Saturday, March 27, 2010

"LOST: Ab Aeterno"

DISCLAIMER: In a previous post, I discussed the importance of ABC's "LOST." Therefore, I am beginning a series which briefly explores thoughts on the show with respect to FITmedia and Truth in Fiction. Being as the posts are philosophical in nature, I will try to keep story spoilers to a minimum. However, because many of the philosophical pillars are tied to critical events, it is impossible to discuss without some spoilers. For those of you not following the show, I hope that these posts will be worthwhile on their own merit, and should they inspire you to watch the show, that they will not have ruined the plot for you. You have been warned.


"Ab Aeterno"

Bravo! This is without a doubt the most important episode of LOST so far, which in my book, makes it the most important hour of television ever. If there were any doubts as to the philosophical or literary value of this series, there are no longer. This one episode encapsulated the show's entire core mythology into a microcosm—not only of the show's central struggle—but also of the deepest struggle of man.

In the universe of the show, the Island is a real place (despite Richard's frustrated assertion that they are all dead and in Hell), but it symbolically represents a sort of Purgatory in its function. The people who are brought to the Island are not there to be punished, but to be tested. Jacob insists that the people who he brings there get a clean slate, a chance to start over. This is not an intervention like an absolution, which forgives sin, but a chance to turn from one's wicked ways without the influence of social pressures keeping him in sin.

Jacob believes that people have free will, and should not be forced to do what is right. In this case, "free will" means the freedom to choose to sin or not to sin. To work as Jacob believes it will, this freedom demands first the desire to do good, then the ability to know the difference between good and evil. By contrast, the Man in Black believes it is in the very nature of man to sin, and that to allow him free will is to hasten his corruption. He therefore seeks to destroy the people that come to Island, with the notable exception of those who he can manipulate into killing Jacob.

The interesting thing about this dichotomy, as Richard points out, is that if Jacob refuses to intervene then the Man in Black will. Jacob's absence on the playing field means that the Man in Black is free to cloud the distinction between good and evil (no pun intended), which he does to Richard when he says that Jacob as the devil. He uses Jacob's own philosophy of free will to paint him as a monster who brings people to their death, when the reality is that the Man in Black is largely responsible for their deaths.
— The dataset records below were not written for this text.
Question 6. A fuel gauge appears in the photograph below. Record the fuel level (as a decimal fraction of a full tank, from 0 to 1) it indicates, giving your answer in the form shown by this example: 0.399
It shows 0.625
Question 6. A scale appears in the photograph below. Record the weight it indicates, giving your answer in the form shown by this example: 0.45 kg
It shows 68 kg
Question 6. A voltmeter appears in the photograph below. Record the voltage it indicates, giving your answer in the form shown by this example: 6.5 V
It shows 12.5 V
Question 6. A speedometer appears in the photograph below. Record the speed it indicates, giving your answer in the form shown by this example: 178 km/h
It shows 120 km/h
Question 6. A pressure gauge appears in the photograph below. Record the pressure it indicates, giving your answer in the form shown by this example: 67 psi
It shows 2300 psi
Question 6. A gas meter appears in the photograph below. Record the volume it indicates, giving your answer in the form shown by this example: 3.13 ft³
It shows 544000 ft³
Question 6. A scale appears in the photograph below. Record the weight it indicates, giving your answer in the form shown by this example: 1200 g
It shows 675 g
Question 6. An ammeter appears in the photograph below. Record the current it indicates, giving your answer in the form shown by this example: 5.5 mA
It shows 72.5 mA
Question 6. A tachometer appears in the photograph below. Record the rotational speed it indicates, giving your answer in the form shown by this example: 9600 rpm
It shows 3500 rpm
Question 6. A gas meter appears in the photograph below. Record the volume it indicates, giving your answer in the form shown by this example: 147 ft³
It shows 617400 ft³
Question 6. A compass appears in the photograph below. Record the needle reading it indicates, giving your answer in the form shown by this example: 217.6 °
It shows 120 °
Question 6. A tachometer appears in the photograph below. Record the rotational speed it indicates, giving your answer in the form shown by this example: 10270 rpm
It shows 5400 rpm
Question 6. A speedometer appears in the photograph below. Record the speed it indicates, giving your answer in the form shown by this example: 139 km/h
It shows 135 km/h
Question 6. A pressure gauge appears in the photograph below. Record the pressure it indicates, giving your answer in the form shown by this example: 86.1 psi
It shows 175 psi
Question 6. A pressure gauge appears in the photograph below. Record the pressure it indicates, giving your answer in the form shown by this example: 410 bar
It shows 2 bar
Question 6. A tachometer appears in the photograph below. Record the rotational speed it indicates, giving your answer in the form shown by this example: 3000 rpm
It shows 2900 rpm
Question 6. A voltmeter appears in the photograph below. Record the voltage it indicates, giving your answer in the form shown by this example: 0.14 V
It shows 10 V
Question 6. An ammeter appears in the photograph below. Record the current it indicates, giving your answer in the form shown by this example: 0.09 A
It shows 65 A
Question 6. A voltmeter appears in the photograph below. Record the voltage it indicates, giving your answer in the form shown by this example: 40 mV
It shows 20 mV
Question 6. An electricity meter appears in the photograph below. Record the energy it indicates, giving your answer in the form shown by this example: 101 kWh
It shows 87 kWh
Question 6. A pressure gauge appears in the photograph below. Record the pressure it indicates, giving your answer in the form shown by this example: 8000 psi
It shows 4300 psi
As for the desire to do good: traditionally, doing good (or at least being good) is connected with going to Heaven (and hence not going to Hell). Going to Heaven is full of rewards, such as the reunion with loved ones, and is therefore the motivation to do whatever one's belief system requires (in short, doing good). Richard's challenge was that, while he had no malice in his heart, he accidentally killed a man while trying to save his dying wife. His religion (apparently Catholicism) gave him no options to go to Heaven, because he could not be absolved of murder. Therefore, even though he was not evil, he lacked the motivation to do good, and was susceptible to evil's influence.

Jacob promised him the only escape from Hell that was available to him when he made Richard immortal. After Jacob's death, Richard struggled with understanding his purpose. In this episode, he decides to seek out the Man in Black, and take the offer he had given so many years ago. The Man in Black had given Richard the hope that his wife was taken by the devil (Jacob). Whatever Richard had believed about Jacob seemed to vanish with his death, and he ran back to the very place where the Man in Black made his promise. It was there, that the ghost of his wife (communicating through Hurley), gave him a new purpose.

So it is ultimately his true love which is his proverbial "north star." Symbolically, this is genius! Amid all the fiction that puts the pursuit of the "golden haired woman" as the purpose of a man's life, LOST defies convention with truth. A man's wife is his soulmate, his helper, his guide—she is not his purpose, but his partner in fulfilling it. This episode is the answer for all the ambiguity between good and evil throughout this series. All the power and magic comes from the characters' respective purposes and true loves. After all, these are the things that are eternal.